* **Problem to work on**
So that nothing is lost, transcribe each line of the records exactly.

Stored data:
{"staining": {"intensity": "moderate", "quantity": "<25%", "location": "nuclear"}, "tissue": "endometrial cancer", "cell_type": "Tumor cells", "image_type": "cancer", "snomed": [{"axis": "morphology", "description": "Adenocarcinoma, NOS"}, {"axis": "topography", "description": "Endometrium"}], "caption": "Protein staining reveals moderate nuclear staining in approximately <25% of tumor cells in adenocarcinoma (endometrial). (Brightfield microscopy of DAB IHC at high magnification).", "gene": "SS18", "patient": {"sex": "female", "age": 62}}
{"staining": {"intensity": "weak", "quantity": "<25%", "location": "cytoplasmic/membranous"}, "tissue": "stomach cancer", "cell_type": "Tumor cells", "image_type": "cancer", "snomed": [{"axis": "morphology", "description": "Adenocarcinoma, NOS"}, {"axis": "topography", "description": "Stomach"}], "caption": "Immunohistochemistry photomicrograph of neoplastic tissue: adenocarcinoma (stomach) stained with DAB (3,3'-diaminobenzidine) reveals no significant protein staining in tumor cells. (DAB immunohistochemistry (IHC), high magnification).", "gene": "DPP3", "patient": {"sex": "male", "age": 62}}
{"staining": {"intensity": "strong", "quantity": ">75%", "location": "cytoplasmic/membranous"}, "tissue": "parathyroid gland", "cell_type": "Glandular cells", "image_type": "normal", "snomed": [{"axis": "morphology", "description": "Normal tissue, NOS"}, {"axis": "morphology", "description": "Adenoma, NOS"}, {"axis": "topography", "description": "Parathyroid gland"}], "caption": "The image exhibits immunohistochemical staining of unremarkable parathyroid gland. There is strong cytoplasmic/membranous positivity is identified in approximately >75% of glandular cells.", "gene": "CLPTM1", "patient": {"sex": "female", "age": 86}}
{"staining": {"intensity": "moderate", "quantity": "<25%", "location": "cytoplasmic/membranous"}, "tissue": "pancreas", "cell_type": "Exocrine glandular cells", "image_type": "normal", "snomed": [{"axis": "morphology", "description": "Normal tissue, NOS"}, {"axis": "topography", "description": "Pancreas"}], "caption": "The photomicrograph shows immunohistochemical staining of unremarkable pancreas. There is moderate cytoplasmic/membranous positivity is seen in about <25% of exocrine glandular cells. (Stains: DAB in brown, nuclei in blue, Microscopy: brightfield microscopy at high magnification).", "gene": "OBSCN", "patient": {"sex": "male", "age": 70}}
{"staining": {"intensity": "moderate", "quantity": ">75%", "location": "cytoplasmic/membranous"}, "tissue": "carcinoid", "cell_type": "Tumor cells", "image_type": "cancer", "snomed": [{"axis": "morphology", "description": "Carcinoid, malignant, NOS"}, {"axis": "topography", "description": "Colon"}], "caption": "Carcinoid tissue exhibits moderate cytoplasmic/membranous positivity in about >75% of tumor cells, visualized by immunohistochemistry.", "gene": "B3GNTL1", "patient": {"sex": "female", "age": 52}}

* **Task answer**
{"staining": {"intensity": "moderate", "quantity": "<25%", "location": "nuclear"}, "tissue": "endometrial cancer", "cell_type": "Tumor cells", "image_type": "cancer", "snomed": [{"axis": "morphology", "description": "Adenocarcinoma, NOS"}, {"axis": "topography", "description": "Endometrium"}], "caption": "Protein staining reveals moderate nuclear staining in approximately <25% of tumor cells in adenocarcinoma (endometrial). (Brightfield microscopy of DAB IHC at high magnification).", "gene": "SS18", "patient": {"sex": "female", "age": 62}}
{"staining": {"intensity": "weak", "quantity": "<25%", "location": "cytoplasmic/membranous"}, "tissue": "stomach cancer", "cell_type": "Tumor cells", "image_type": "cancer", "snomed": [{"axis": "morphology", "description": "Adenocarcinoma, NOS"}, {"axis": "topography", "description": "Stomach"}], "caption": "Immunohistochemistry photomicrograph of neoplastic tissue: adenocarcinoma (stomach) stained with DAB (3,3'-diaminobenzidine) reveals no significant protein staining in tumor cells. (DAB immunohistochemistry (IHC), high magnification).", "gene": "DPP3", "patient": {"sex": "male", "age": 62}}
{"staining": {"intensity": "strong", "quantity": ">75%", "location": "cytoplasmic/membranous"}, "tissue": "parathyroid gland", "cell_type": "Glandular cells", "image_type": "normal", "snomed": [{"axis": "morphology", "description": "Normal tissue, NOS"}, {"axis": "morphology", "description": "Adenoma, NOS"}, {"axis": "topography", "description": "Parathyroid gland"}], "caption": "The image exhibits immunohistochemical staining of unremarkable parathyroid gland. There is strong cytoplasmic/membranous positivity is identified in approximately >75% of glandular cells.", "gene": "CLPTM1", "patient": {"sex": "female", "age": 86}}
{"staining": {"intensity": "moderate", "quantity": "<25%", "location": "cytoplasmic/membranous"}, "tissue": "pancreas", "cell_type": "Exocrine glandular cells", "image_type": "normal", "snomed": [{"axis": "morphology", "description": "Normal tissue, NOS"}, {"axis": "topography", "description": "Pancreas"}], "caption": "The photomicrograph shows immunohistochemical staining of unremarkable pancreas. There is moderate cytoplasmic/membranous positivity is seen in about <25% of exocrine glandular cells. (Stains: DAB in brown, nuclei in blue, Microscopy: brightfield microscopy at high magnification).", "gene": "OBSCN", "patient": {"sex": "male", "age": 70}}
{"staining": {"intensity": "moderate", "quantity": ">75%", "location": "cytoplasmic/membranous"}, "tissue": "carcinoid", "cell_type": "Tumor cells", "image_type": "cancer", "snomed": [{"axis": "morphology", "description": "Carcinoid, malignant, NOS"}, {"axis": "topography", "description": "Colon"}], "caption": "Carcinoid tissue exhibits moderate cytoplasmic/membranous positivity in about >75% of tumor cells, visualized by immunohistochemistry.", "gene": "B3GNTL1", "patient": {"sex": "female", "age": 52}}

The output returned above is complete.